Technische Universitat Dresden (TUD) has developed a level sensor for liquid hydrogen based on Magnesium Diboride (MgB2) superconducting wire. The sensor is expected to be suitable for alternative fuel applications. If so, superconductivity will provide the basis for perhaps the most reliable, inexpensive, safe, and accurate sensing technology required to use hydrogen as an automotive fuel.
TUD is collaborating with the research center Forschungszentrum Karlsruhe, the gas industry, and with potential commercial manufacturers, but declined to name any specific companies, citing confidentiality agreements. In collaboration with a German automotive manufacturer, a number of liquid hydrogen automotive dewar tanks (effectively high tech thermos bottles for keeping the hydrogen fuel cool) will be equipped with superconducting level meters supplied by TUD, with realistic laboratory tests beginning in the middle of this year.
“This level sensor could potentially be used in all liquid hydrogen-fueled vehicles, as well as in hydrogen fuel infrastructure such as fuel stations, trailers, and liquefier plants,” stated Christoph Haberstroh, Assistant Professor at TUD. “The patent for the sensor is pending, and the end goal is to reach a license agreement with commercial manufacturers.”
Advances in MgB2 Key to Sensor Development
Liquid hydrogen is difficult to measure, compared to other cryogenic fluids, due to its low density and the small difference in the dielectric constant between the liquid and vapor phases. Capacitance-based level sensors are currently used in automotive applications, but these have a poor signal-to-noise ratio, with limited resolution and reliability, according to Haberstroh. TUD’s new superconducting MgB2 level sensor is based on the design of the NbTi level sensors that are used with liquid helium.
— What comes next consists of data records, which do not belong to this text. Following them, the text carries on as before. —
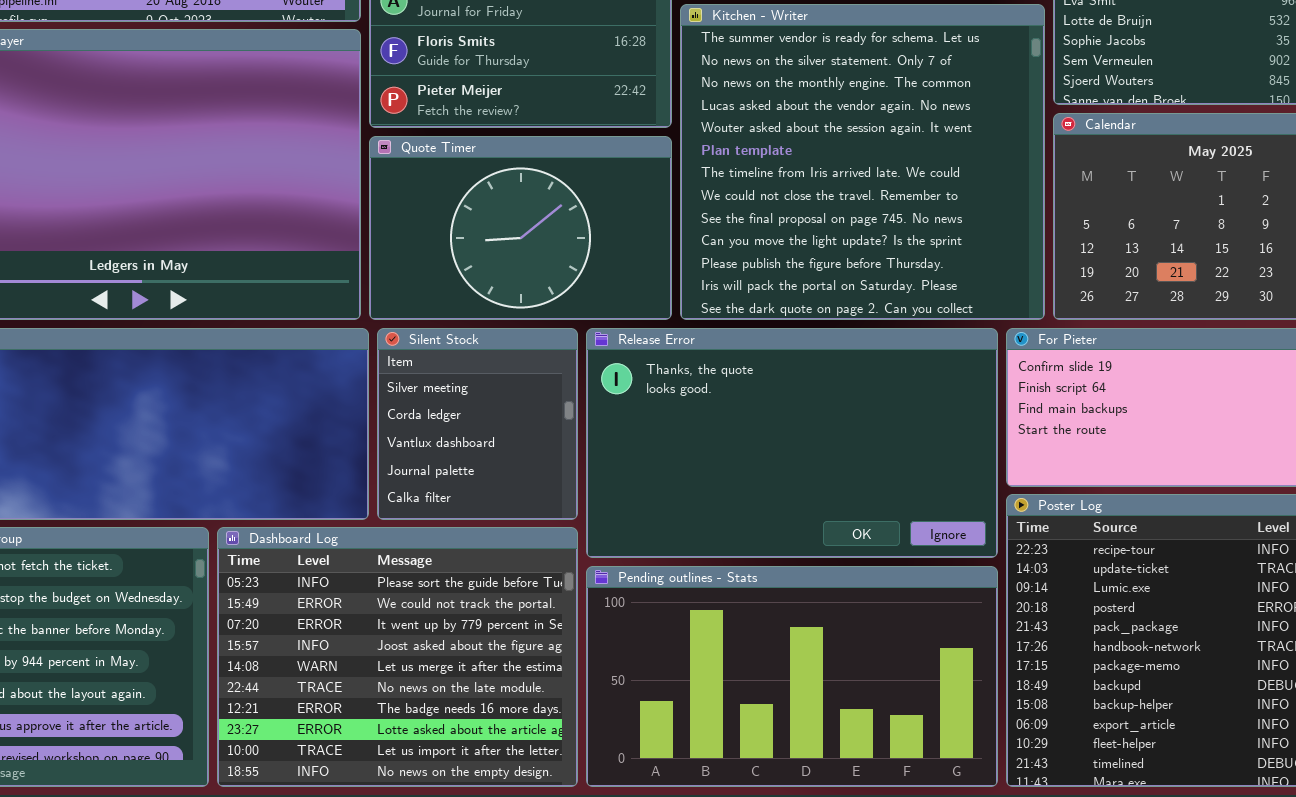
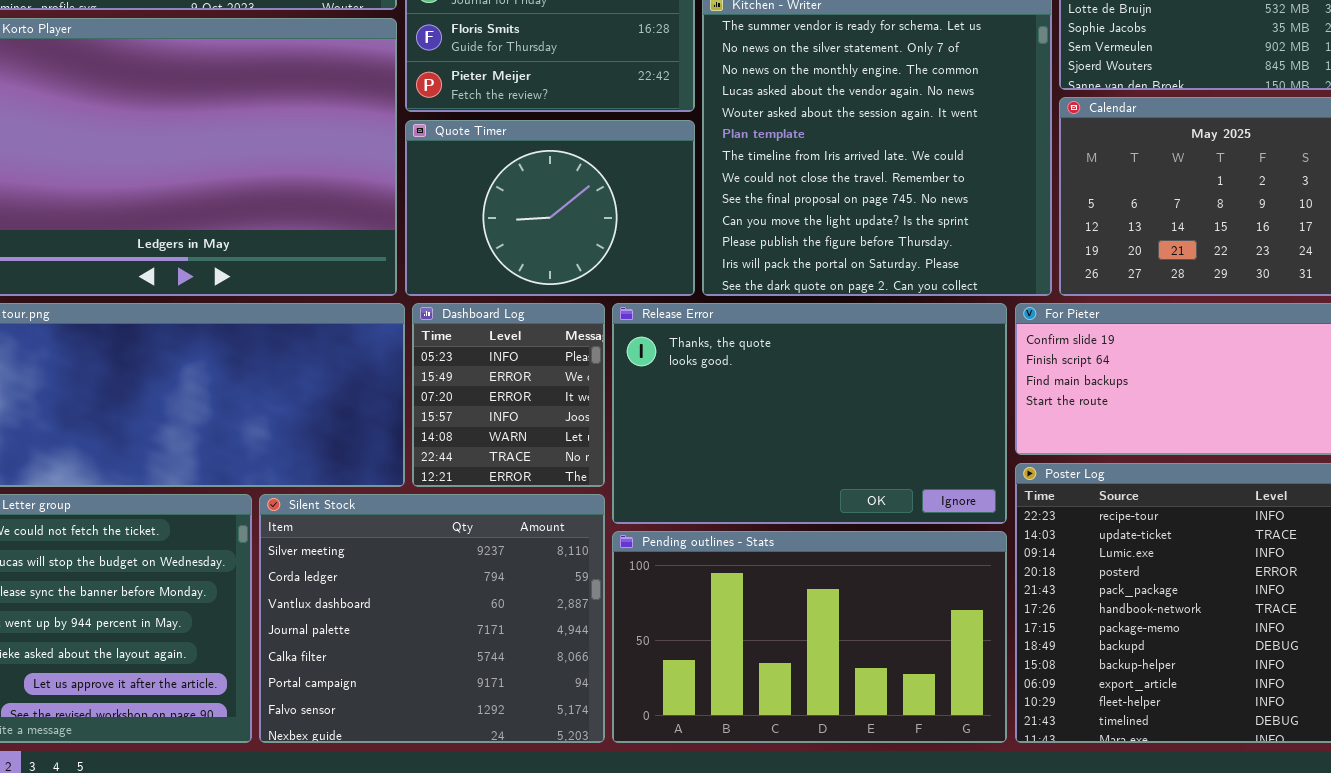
Silent Stock: [377,328,578,520] -> [259,494,605,743], moved, resized
Dashboard Log: [217,527,578,787] -> [412,303,605,487], moved, resized

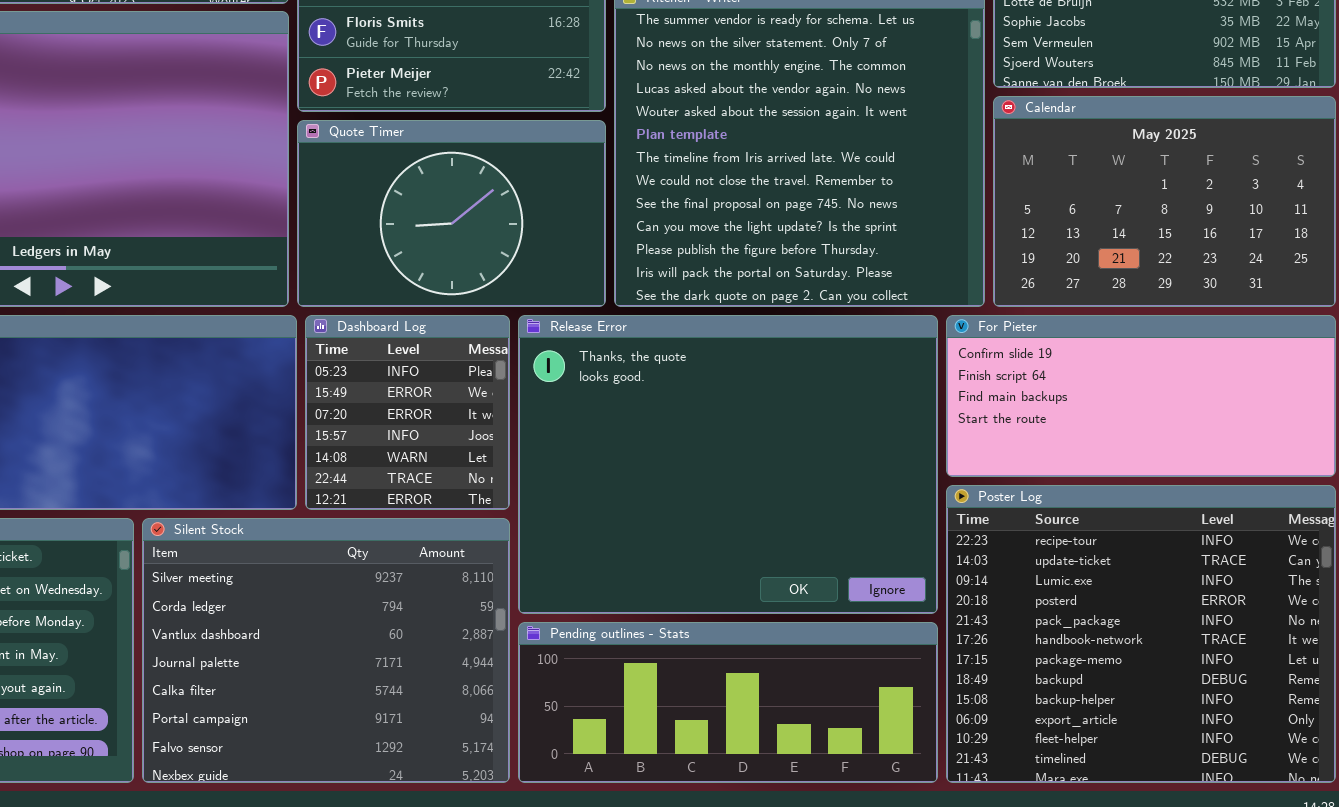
Release Error: [612,303,1007,524] -> [518,315,938,614], resized
Pending outlines - Stats: [612,531,1007,743] -> [518,622,938,783], resized

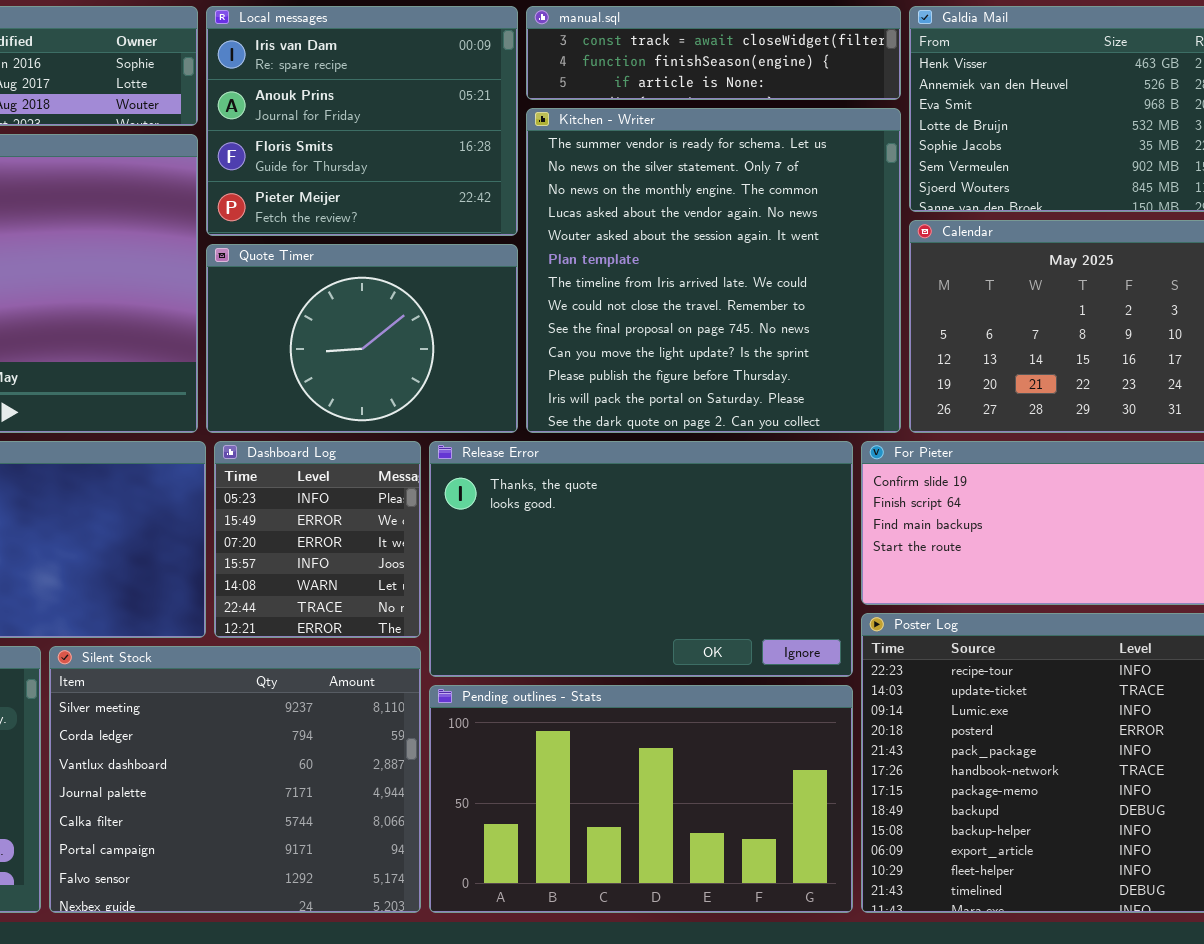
Release Error: [518,315,938,614] -> [429,441,853,677], resized
Pending outlines - Stats: [518,622,938,783] -> [429,685,853,913], resized

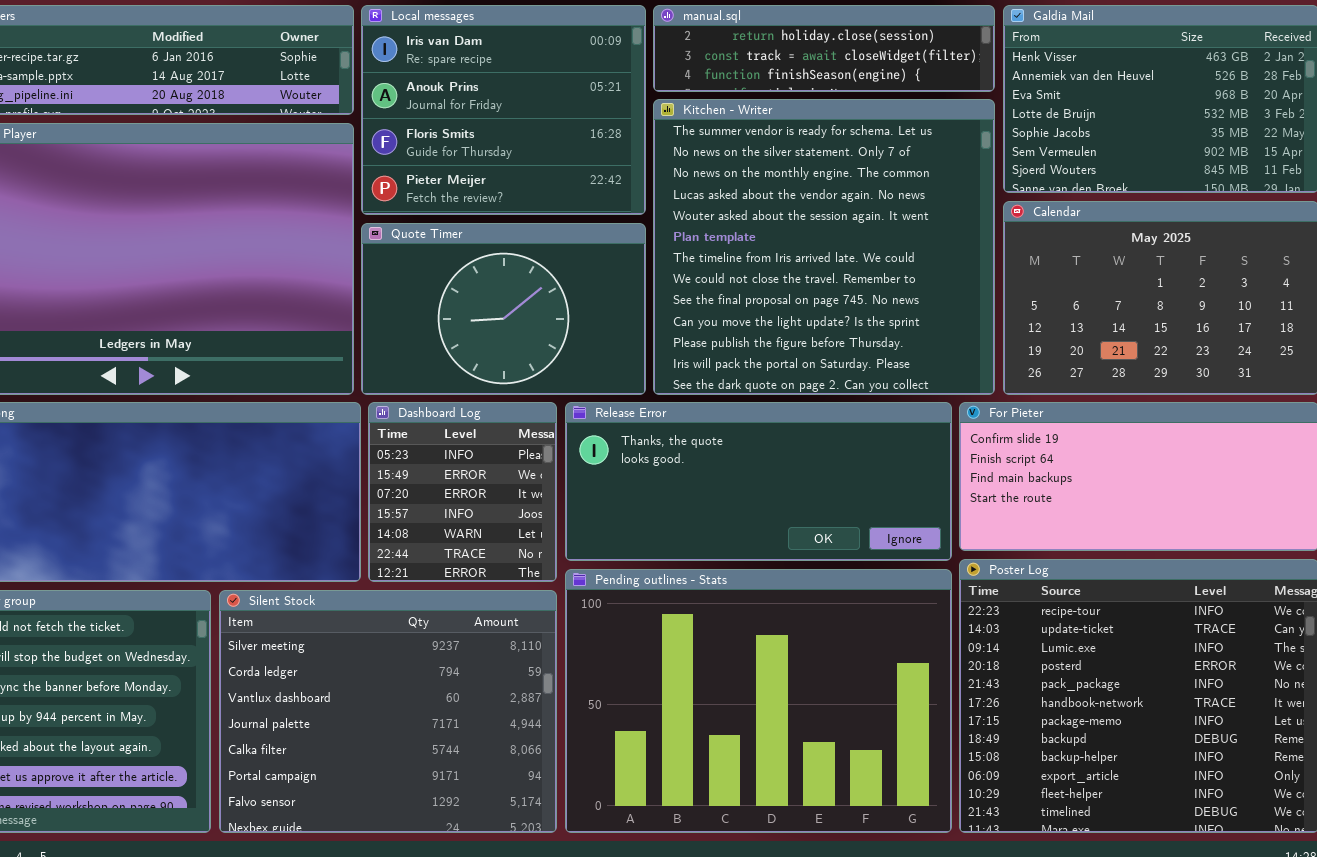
manual.sql: [526,6,901,100] -> [653,5,995,92], scrolled up 1 row
Release Error: [429,441,853,677] -> [565,402,952,561], resized
Pending outlines - Stats: [429,685,853,913] -> [565,569,952,833], resized

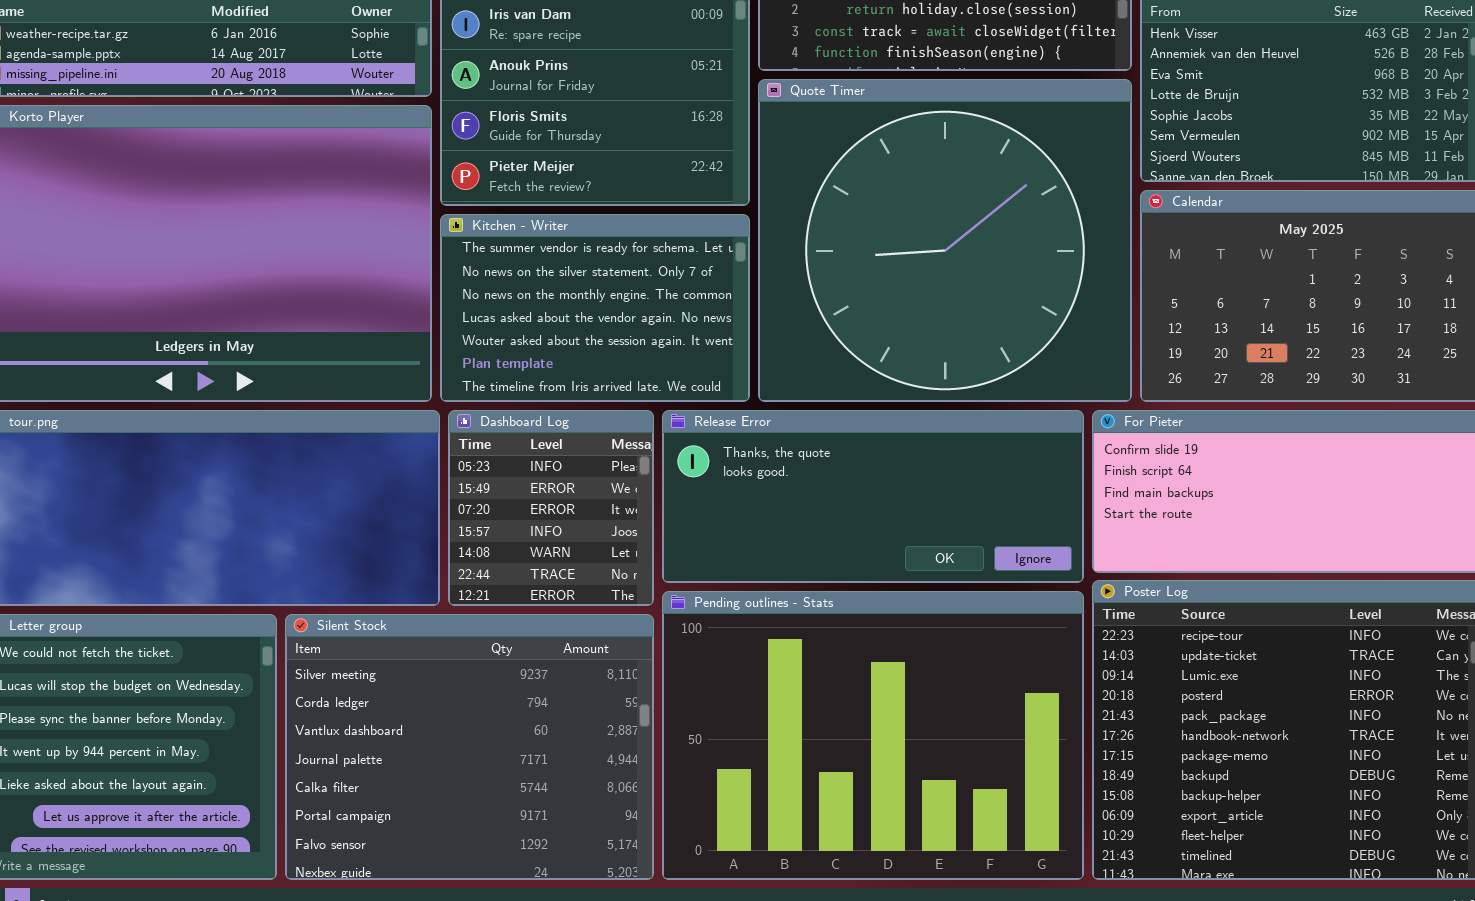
Kitchen - Writer: [653,99,995,395] -> [440,214,750,402], moved, resized
Quote Timer: [361,223,646,395] -> [758,79,1132,402], moved, resized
Until the discovery of MgB2 in 2001, a superconducting material with a suitable transition temperature to be used with liquid hydrogen did not exist. Neither low- nor high- Tc superconductors are appropriate for hydrogen’s boiling temperatures between 20-29K, which corresponds to a saturation pressure between 0.1 and 0.7MPa. Haberstroh commented, “The recent availability of MgB2, which is superconducting below 39K, in a wire form, has made the hydrogen level sensor possible.”
More information on how the MgB2 sensor works, issues surrounding manufacturing and commercializing the devices, and project status, see the coming issue of Superconductor Week (Volume 20, Number 20).
Superconducting level detectors work by measuring the location of the vapor/liquid interface. A superconducting filament, typically clamped inside a protective tube, is arranged vertically inside a dewar, and is connected to a current source and a voltage meter. A heating element is mounted near the top of the superconducting wire. When it is not heated, the whole filament (both in the vapor and in the liquid region) will be in a superconductive state, and no voltage drop will occur. When the heater is energized, a resistive section is generated at the top of the filament, which causes ohmic losses and thus propagates downwards. When the liquid interface is reached the propagation stops, due to better cooling inside the liquid. The length of the resistive part, and thus the location of the interface, can be derived from the voltage measurement.
Norway Developing Hydrogen-Fuel Infrastructure
Norway provides insight into how hydrogen fuel infrastructures may take shape around the world. The Norwegian national HyNor project is planning a series of hydrogen filling stations, with the initial goal of making it possible to drive a hydrogen fueled car between Stavanger and Oslo. The first filling station will be opening this month near Stavanger, and the second is planned to open in Greenland in spring 2007. HyNor is a collaboration between more than 30 industry, government, and academic partners in Norway working to promote hydrogen as an alternative fuel.
Coinciding with the opening of the Stavanger station, Mazda will show its RX-8 Hydrogen RE car, for the first time outside of Japan, at the ONS2006 energy exhibition being held in Stavanger. Mazda began leasing the dual-fuel, hydrogen and petrol powered rotary-engine vehicle to companies in Japan earlier this year.